Cilia in C-Major

In the human ear, it takes only a few millionths of a second from the time a sound wave vibrates the receiving "hair cells" to the time the cells generate a neural response. The equivalent process in the human eye, from photon absorption to cellular response, takes a thousand times longer. Hearing "is fast because it's simple," says professor of neurobiology David P. Corey of Harvard Medical School.

Now: Three hair cells from the inner ear, greatly magnified. These cells are from the balance, rather than hearing, part of the inner ear, but the differences are minor.

View larger image.

Then: An 1884 German lithograph depicts structures of the inner ear.
Photograph and medical illustration courtesy of David Corey

Well, yes and no. On a basic level, it's easy to explain how we hear: sound waves, traveling through the air, vibrate the eardrum at certain frequencies and magnitudes, which the brain interprets to identify the sound's pitch and volume. Betwixt vibration and human perception, though, lie several intermediate steps. Hair cells in the inner ear convert sound waves -- a form of mechanical energy -- into electrical signals. In the brain, those messages make several transformations between electrical and chemical signals and back again, bouncing from neuron to neuron until they reach a final resting point where we perceive them as sound.

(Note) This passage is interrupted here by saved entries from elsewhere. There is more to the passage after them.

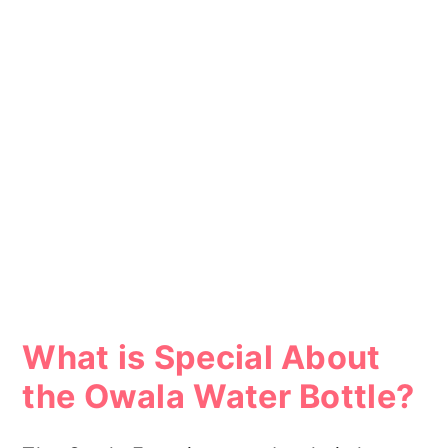
What is Special About
the Owala Water Bottle?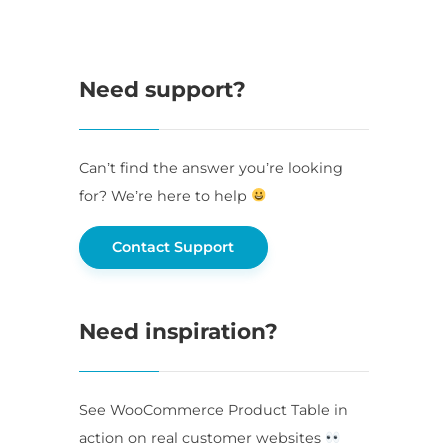
Need support?
Can’t find the answer you’re looking
for? We’re here to help
Contact Support
Need inspiration?
See WooCommerce Product Table in
action on real customer websites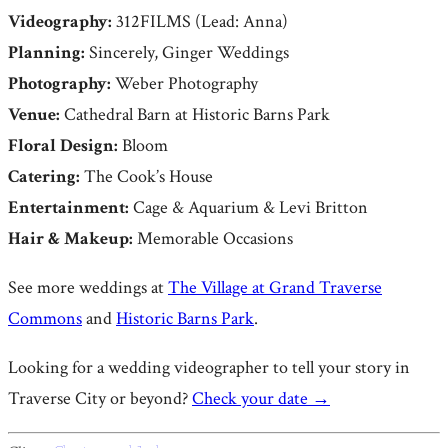
Videography:
312FILMS (Lead: Anna)
Planning:
Sincerely, Ginger Weddings
Photography:
Weber Photography
Venue:
Cathedral Barn at Historic Barns Park
Floral Design:
Bloom
Catering:
The Cook’s House
Entertainment:
Cage & Aquarium & Levi Britton
Hair & Makeup:
Memorable Occasions
See more weddings at
The Village at Grand Traverse
Commons
and
Historic Barns Park
.
Looking for a wedding videographer to tell your story in
Traverse City or beyond?
Check your date →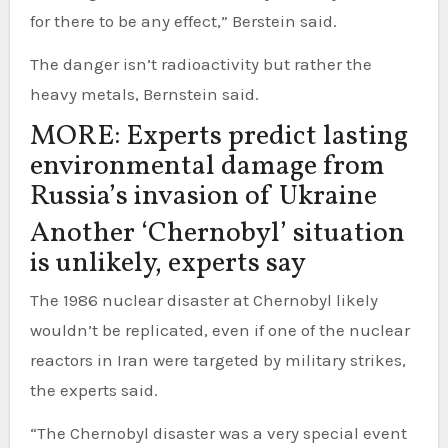
for there to be any effect,” Berstein said.
The danger isn’t radioactivity but rather the
heavy metals, Bernstein said.
MORE: Experts predict lasting
environmental damage from
Russia’s invasion of Ukraine
Another ‘Chernobyl’ situation
is unlikely, experts say
The 1986 nuclear disaster at Chernobyl likely
wouldn’t be replicated, even if one of the nuclear
reactors in Iran were targeted by military strikes,
the experts said.
“The Chernobyl disaster was a very special event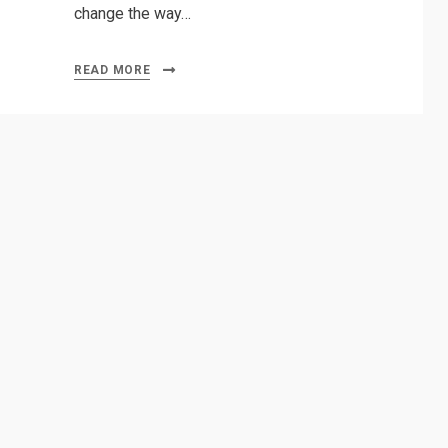
change the way…
READ MORE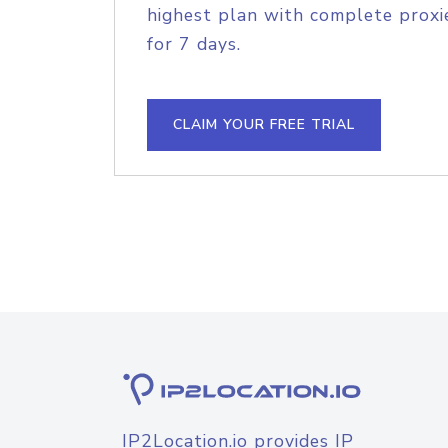
highest plan with complete proxie
for 7 days.
CLAIM YOUR FREE TRIAL
IP2Location.io provides IP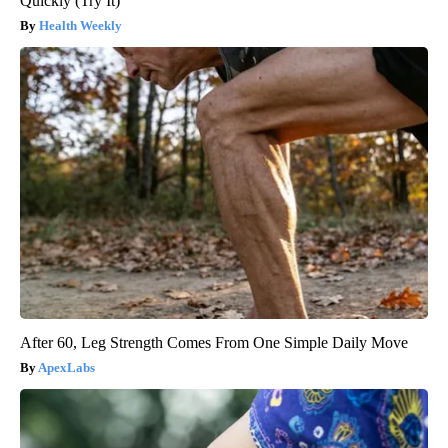
Quickly (Try It)
Health Weekly
After 60, Leg Strength Comes From One Simple Daily Move
ApexLabs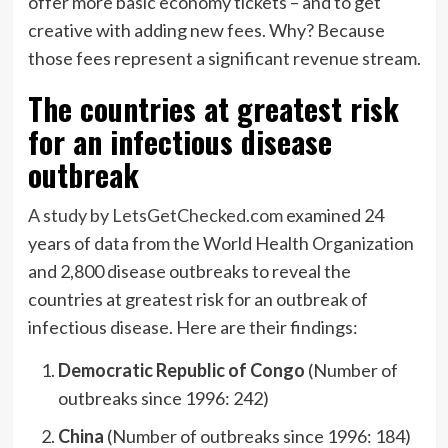
offer more basic economy tickets – and to get
creative with adding new fees. Why? Because
those fees represent a significant revenue stream.
The countries at greatest risk
for an infectious disease
outbreak
A study by LetsGetChecked.com
examined 24
years of data from the World Health Organization
and 2,800 disease outbreaks to reveal the
countries at greatest risk for an outbreak of
infectious disease. Here are their findings:
Democratic Republic of Congo
(Number of
outbreaks since 1996: 242)
China
(Number of outbreaks since 1996: 184)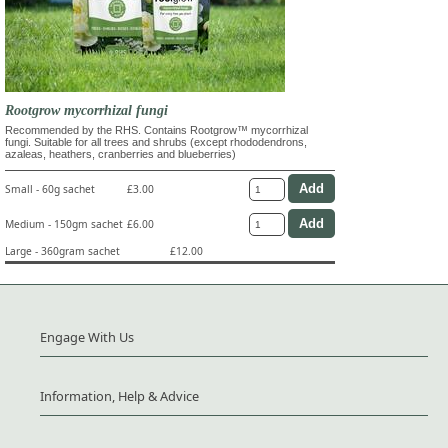
Rootgrow mycorrhizal fungi
Recommended by the RHS. Contains Rootgrow™ mycorrhizal
fungi. Suitable for all trees and shrubs (except rhododendrons,
azaleas, heathers, cranberries and blueberries)
Small - 60g sachet
£3.00
Medium - 150gm sachet
£6.00
Large - 360gram sachet
£12.00
Engage With Us
Information, Help & Advice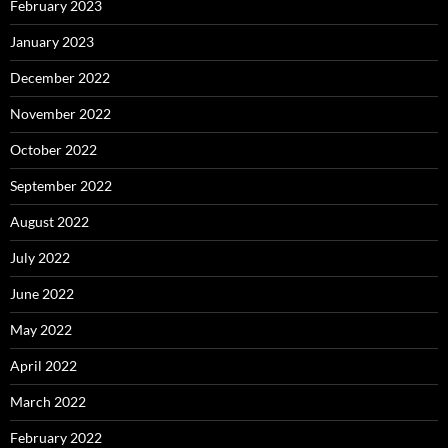
February 2023
January 2023
December 2022
November 2022
October 2022
September 2022
August 2022
July 2022
June 2022
May 2022
April 2022
March 2022
February 2022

It was 30 years ago when Corey, as a graduate student at the California Institute of Technology, began applying his undergraduate background in physics -- and his childhood drive to take things apart and figure out how they work -- to the mystery of hearing. In a recent article in Nature, he and his colleagues describe a protein they believe adds a crucial piece to this intricate puzzle.

Scientists have long known that the eardrum vibrates and transmits the vibration to the inner-ear bones, touching off a mechanical process in the cochlea, the snail-shaped organ containing hair cells with bristly cilia that vibrate back and forth in response to sound waves -- the greater the cilia vibration, the louder the sound. (A video clip on this magazine's website, www.harvardmagazine.com/av/hearing.html, shows these cilia vibrating in response to a piece of music.) Different areas along the cochlea's length correspond to different sound frequencies: the brain determines pitch according to the location of the hair cells activated. Timbre derives from pitch, and reflects a sound's characteristic profile of harmonics or overtones: a flute's sweet sound signals its pure fundamental pitch, while the violin's more raspy notes include many harmonics.

When a sound wave enters the inner ear, cilia all along the cochlea's length vibrate. So how do hair cells detect the vibration of their cilia? In the 1970s, Corey and his graduate adviser at Caltech, A. James Hudspeth, found that moving the cilia directly opens pores called ion channels at the tips of the cilia. Electrically charged potassium ions enter the hair cells through open ion channels and change the cells' voltage.

Then, in 1984, British neurobiologist James Pickles discovered "tip links," microscopic connectors that stretch between the tips of cilia. When sound waves move the cilia back and forth, the tip links alternately stretch to pull open ion channels and relax to allow the channels to close. "This," Corey says, "is where things stood for a long time," until the mapping of human and animal genomes enabled more precise description, and even manipulation, of genes and the proteins they encode. Suddenly, scientists had a way to find the protein that makes the ion channel, forging the link between vibration and perception.

From a family of proteins called TRP channels, Corey's team identified one, TRPA1, as their prime suspect. They knew that the 33 channels of the TRP (pronounced trip) family often appeared in other human sensory systems, and that they allowed the same ions to flow in, at the same rate, as observed in hair cells. TRPA1's unusual molecular structure intrigued them: unlike other TRPs -- but like a TRP channel that mediates fruit flies' sense of touch -- TRPA1 contains a chain-like stretch of 17 identical links (called ankyrin repeats) leading up to the channel part of the protein. (Corey sometimes subtitles lectures "What a Long, Strange TRP It's Been.") Maybe, they posited, the hair cell uses this chain to pull the channel open.

Studies of the inner-ear cells of frogs, fish, and mice have confirmed TRPA1's presence, and indicate that TRPA1 probably plays the same role in all vertebrates. The next step is to move from correlation to causation. Corey's lab is therefore breeding mice that are genetically engineered to have defective TRPA1-production genes. If the mice are deaf, that will support their findings thus far.

Researchers at Harvard and elsewhere have already begun screening deaf humans for genetic defects in TRPA1. Corey takes care, though, not to create false hope. Because there are more than 300 types of inherited deafness, he says this discovery simply adds one more entry to a long and incomplete list of possible genetic causes for the disability, and he cautions, "We're not going to cure deafness right away."